Frequently Asked Questions

How long do cats stay in heat?

Cats generally stay in heat for about a week, although the duration can vary. During this time, they may display behaviors like vocalizing, rubbing against objects, and assuming a mating position with their rear end elevated.

How often do cats go into heat?

Cats are polyestrous, meaning they can go into heat multiple times during the breeding season. If they don't mate or become pregnant, they can cycle back into heat within a week or two. The frequency of heat cycles can vary, but it typically occurs every few weeks or months until they mate or the breeding season ends.

Do fixed cats go into heat?

Once a female cat is spayed, she will no longer produce estrogen or have ovaries, which means she will no longer go into heat. While there may be some rare cases where remnants of ovarian tissue remain, causing some heat-like symptoms, this is not typical for a spayed cat.

Does spaying a cat stop heat?

Spaying a cat involves removing their ovaries, which produces estrogen, and therefore prevents them from going into heat. Once the ovaries are removed, the hormonal cycle that causes cats to go into heat stops. Therefore, spaying is an effective way to prevent heat cycles in cats.

How long after a heat can a cat be spayed?

Cats can be spayed during their heat, however, there is a greater risk of complications. Therefore, it’s safer to spay them a week or two after their heat, if possible.

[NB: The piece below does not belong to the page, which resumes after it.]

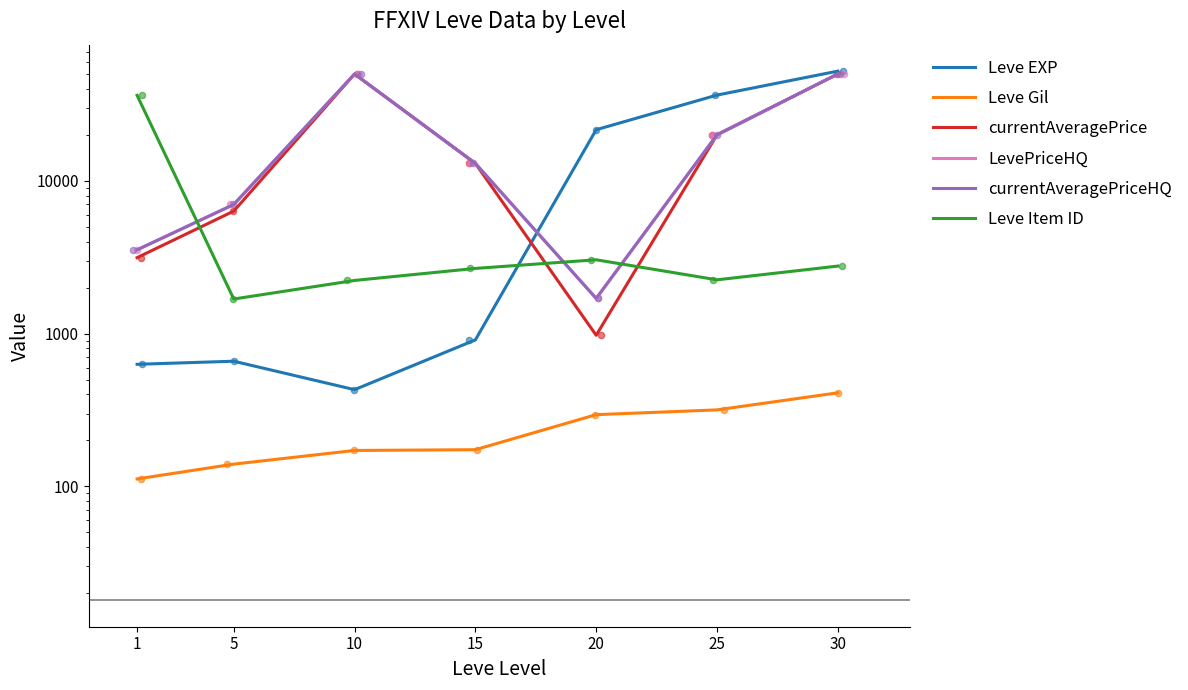

At how many categories does at least one series exceed 48974?

2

How can I get my cat out of heat?

There are hormonal treatments available that can delay heat, although these aren’t without risks. You can’t, however, bring your cat out of the heat, the heat has to end naturally.

How dangerous is it to spay a cat in heat?

There are some greater risks associated with spaying a cat while they’re in heat. This primarily the risk of excessive blood loss. However, in-heat spays are still performed relatively regularly and the complication rate is low.

How much does it cost to spay a cat in heat?

The cost to have your cat spayed will depend on your location and the practice you choose. There could also be supplementary charges if the surgery is more complicated due to your cat being in heat.